By Carol R. Sternhell

Mark Ptashne, lecturer in Biochemistry and Molecular Biology and a proponent of the anti-war resolution passed at Tuesday's Faculty meeting, said last night that the resolution never would have passed "if everyone knew what they were voting for."

"The Faculty meeting was very bizarre," Ptashne told members of the student Mobilization Committee (SMC). "It looks like a victory, but we came very close to losing. Most Faculty members simply do not want to overthrow the ordinary niceties and express political opinion on the floor of a Faculty meeting."

Ptashne accused the Faculty-which passed his resolution condemning the Vietnam war but did not pass a milder resolution supporting the Moratorium until it was considerably modified-of having no understanding of the meaning of the two proposals.

Amazing

"The amazing thing is how they could accept our statement and reject a moderate statement supporting the day of protest," Ptashne said. (The Faculty amended the original Moratorium resolution-proposed by Everett I. Mendelsohn, professor of the History of Science-to say that the Faculty "recognizes that October 15 is a day of protest" rather than "affirms its support of the day of protest.")

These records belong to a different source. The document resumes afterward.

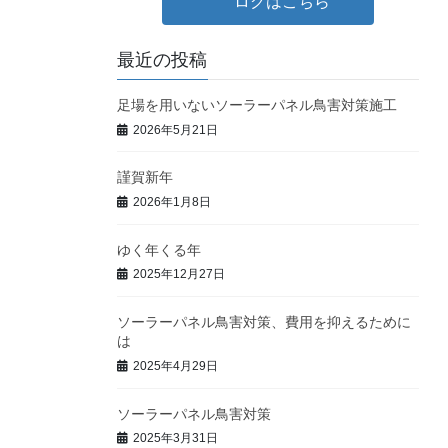
ログはこちら
最近の投稿
足場を用いないソーラーパネル鳥害対策施工
2026年5月21日
謹賀新年
2026年1月8日
ゆく年くる年
2025年12月27日
ソーラーパネル鳥害対策、費用を抑えるために
は
2025年4月29日
ソーラーパネル鳥害対策
2025年3月31日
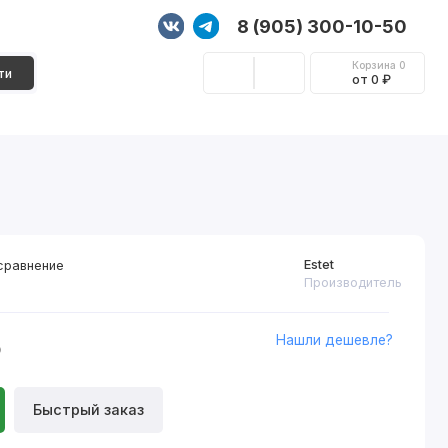
8 (905) 300-10-50
Корзина
0
ти
от 0 ₽
Стеновые панели
Фурнитура
Декор
Estet
сравнение
Производитель
Нашли дешевле?
₽
Быстрый заказ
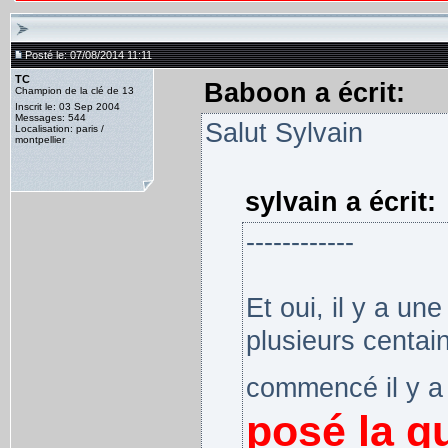
Posté le: 07/08/2014 11:11
TC
Baboon a écrit:
Champion de la clé de 13
Inscrit le: 03 Sep 2004
Messages: 544
Salut Sylvain
Localisation: paris /
montpellier
sylvain a écrit:
------------
Et oui, il y a un
plusieurs centain
commencé il y a
posé la qu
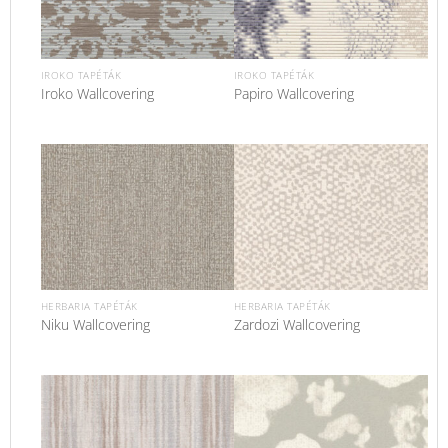
IROKO TAPÉTÁK
IROKO TAPÉTÁK
Iroko Wallcovering
Papiro Wallcovering
HERBARIA TAPÉTÁK
HERBARIA TAPÉTÁK
Niku Wallcovering
Zardozi Wallcovering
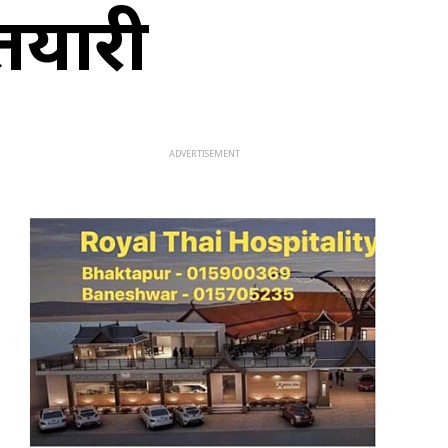
 तयारी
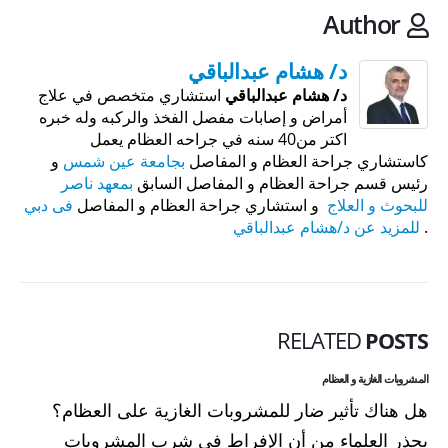
Author
د/ هشام عبدالباقي
د/ هشام عبدالباقي
استشاري متخصص في علاج
أمراض و إصابات مفصل الفخذ والركبه وله خبره
اكتر من40 سنه في جراحه العظام يعمل
كاستشاري جراحة العظام و المفاصل
بجامعة عين شمس
و
رئيس قسم جراحة العظام و المفاصل السابق
بمعهد ناصر
للبحوث و العلاج
و استشاري جراحة العظام و المفاصل
فى دبي
.
للمزيد عن د/هشام عبدالباقي
RELATED
POSTS
المشروبات الغازية و العظام
هل هناك تأثير ضار للمشروبات الغازية على العظام؟
يحذر العلماء من أن الإفراط فى شرب المشروبات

"You have no idea how many people want to be the first to say that they're against the war." Ptashne said. "The problem is that they have trouble saying it on the floor of the Faculty. Their solution was to hold a convocation instead."

Ptashne outlined to the crowd of about 100 what he understood to be the basic strategy of the Faculty meeting. "It firstseemed logical that they would either let the Mendelsohn motion through since it was so weak and then recess or else recess immediately," he said. "Instead they amended Mendelsohn's motion so that it was apolitical.

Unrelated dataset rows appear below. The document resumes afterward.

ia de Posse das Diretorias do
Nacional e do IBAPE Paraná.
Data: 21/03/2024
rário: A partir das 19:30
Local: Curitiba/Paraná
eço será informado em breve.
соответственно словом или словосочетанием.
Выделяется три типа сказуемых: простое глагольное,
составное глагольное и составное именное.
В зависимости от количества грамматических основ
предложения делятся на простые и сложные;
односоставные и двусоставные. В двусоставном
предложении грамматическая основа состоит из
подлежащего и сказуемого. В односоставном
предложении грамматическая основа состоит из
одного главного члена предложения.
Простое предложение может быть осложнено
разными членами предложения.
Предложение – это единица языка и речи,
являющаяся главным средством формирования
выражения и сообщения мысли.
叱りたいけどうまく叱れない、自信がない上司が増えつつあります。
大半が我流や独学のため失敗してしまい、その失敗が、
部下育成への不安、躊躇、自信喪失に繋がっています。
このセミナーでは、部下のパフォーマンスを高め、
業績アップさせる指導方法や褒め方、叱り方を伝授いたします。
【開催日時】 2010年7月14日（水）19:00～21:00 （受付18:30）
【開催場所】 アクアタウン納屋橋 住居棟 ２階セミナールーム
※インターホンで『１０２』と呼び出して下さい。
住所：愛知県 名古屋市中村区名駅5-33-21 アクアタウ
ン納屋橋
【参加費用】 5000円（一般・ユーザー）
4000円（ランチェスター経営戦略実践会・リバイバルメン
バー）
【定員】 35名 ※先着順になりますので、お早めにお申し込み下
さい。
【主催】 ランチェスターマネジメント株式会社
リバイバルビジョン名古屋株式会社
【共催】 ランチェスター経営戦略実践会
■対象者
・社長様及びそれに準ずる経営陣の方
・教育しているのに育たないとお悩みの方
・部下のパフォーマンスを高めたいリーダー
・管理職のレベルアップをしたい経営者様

"Then it seemed that they would either amend Mendelsohn's motion and recess or, if the amendment failed, recess immediately," Ptashne continued. "That would have been rational. But what actually happened was that Mendelsohn gave a strong speech, stressing that the Moratorium was a political and moral matter that should be discussed at the meeting. Our opposition panicked.

"Because that amendment passed we thought we were lost," Ptashne said. But at 5:45 p.m., when Seymour Martin Lipset, professor of Government and Social Relations, moved for a 15-minute recess, "no one understood the strategy." By 6 p.m. at a Faculty meeting, Ptashne said, no one is really concentrating- "you have to keep mainlining dexedrine to keep awake."

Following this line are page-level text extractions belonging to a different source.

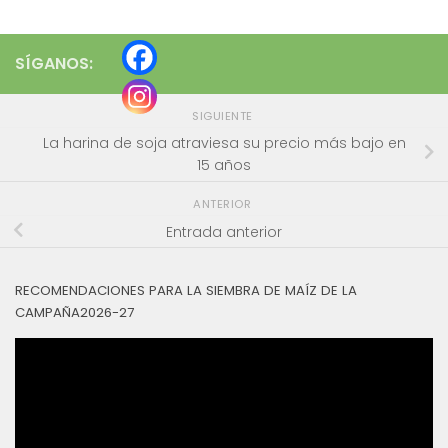
SÍGANOS:
SIGUIENTE
La harina de soja atraviesa su precio más bajo en
15 años
ANTERIOR
Entrada anterior
RECOMENDACIONES PARA LA SIEMBRA DE MAÍZ DE LA
CAMPAÑA2026-27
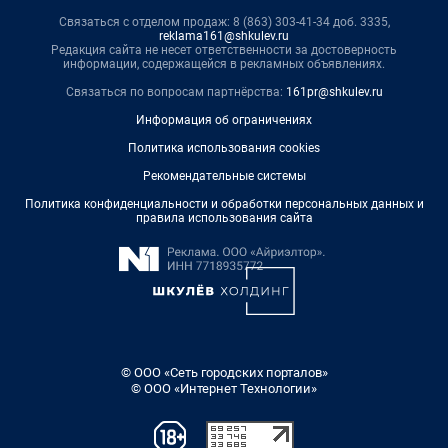
Связаться с отделом продаж: 8 (863) 303-41-34 доб. 3335,
reklama161@shkulev.ru
Редакция сайта не несет ответственности за достоверность
информации, содержащейся в рекламных объявлениях.
Связаться по вопросам партнёрства:
161pr@shkulev.ru
Информация об ограничениях
Политика использования cookies
Рекомендательные системы
Политика конфиденциальности и обработки персональных данных и
правила использования сайта
© ООО «Сеть городских порталов»
© ООО «Интернет Технологии»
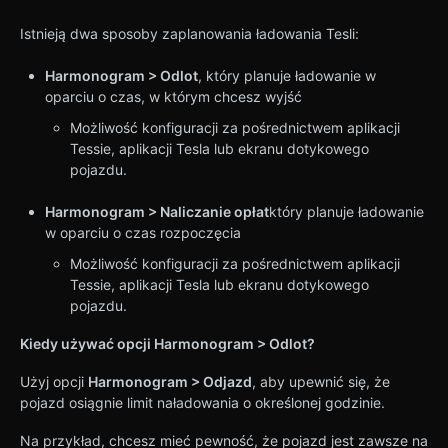
Istnieją dwa sposoby zaplanowania ładowania Tesli:
Harmonogram > Odlot
, który planuje ładowanie w
oparciu o czas, w którym chcesz wyjść
Możliwość konfiguracji za pośrednictwem aplikacji
Tessie, aplikacji Tesla lub ekranu dotykowego
pojazdu.
Harmonogram > Naliczanie opłat
który planuje ładowanie
w oparciu o czas rozpoczęcia
Możliwość konfiguracji za pośrednictwem aplikacji
Tessie, aplikacji Tesla lub ekranu dotykowego
pojazdu.
Kiedy używać opcji Harmonogram > Odlot?
Użyj opcji
Harmonogram > Odjazd
, aby upewnić się, że
pojazd osiągnie limit naładowania o określonej godzinie.
Na przykład, chcesz mieć pewność, że pojazd jest zawsze na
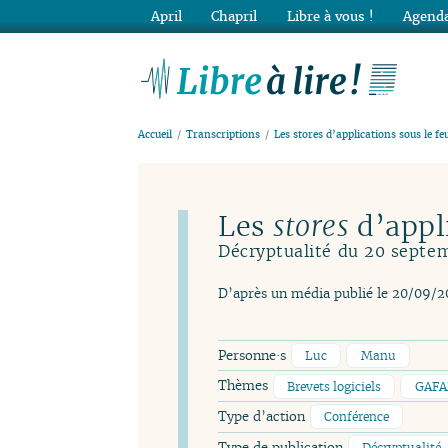
April
Chapril
Libre à vous !
Agenda
Lib
Accueil
Transcriptions
Les stores d’applications sous le feu
Les
stores
d’appli
Décryptualité du 20 septe
D’après un média publié le 20/09/2
Personne·s
Luc
Manu
Thèmes
Brevets logiciels
GAF
Type d’action
Conférence
Type de publication
Décryptualité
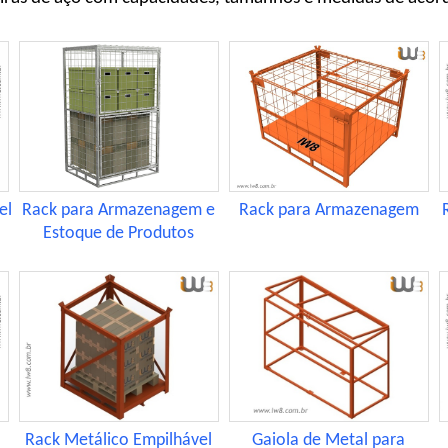
Rack para Armazenagem e
Rack para Armazenagem
el
Estoque de Produtos
Rack Metálico Empilhável
Gaiola de Metal para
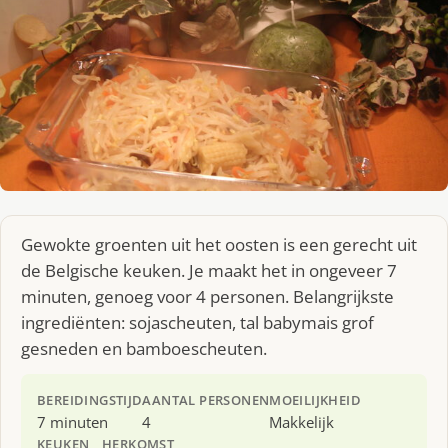
Gewokte groenten uit het oosten is een gerecht uit
de Belgische keuken. Je maakt het in ongeveer 7
minuten, genoeg voor 4 personen. Belangrijkste
ingrediënten: sojascheuten, tal babymais grof
gesneden en bamboescheuten.
BEREIDINGSTIJD
AANTAL PERSONEN
MOEILIJKHEID
7 minuten
4
Makkelijk
KEUKEN
HERKOMST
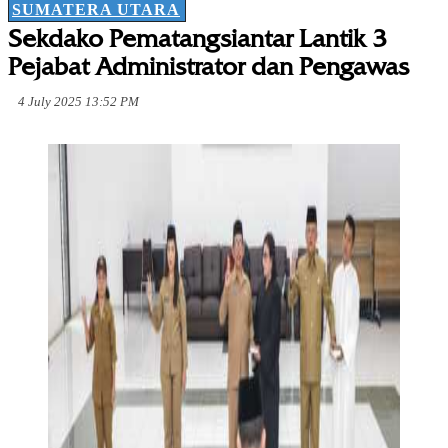
SUMATERA UTARA
Sekdako Pematangsiantar Lantik 3
Pejabat Administrator dan Pengawas
4 July 2025 13:52 PM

The recess lost by a vote of 214-215. "There's at most 10 per cent accuracy in such a count." Ptashne said. "If anyone on their side had called for a recount we probably couldn't have voted on the war. But President Pusey called the question. The final effect was just what we wanted, a ringing declaration."

Ptashne called the arguments of those favoring a convocation "ridiculous and amazing." "But people are not going to risk what they perceive to be the protective situation they find themselves in," he said.

"I must admit that I find much more clear thinking and commitment among students than among the Faculty," he added.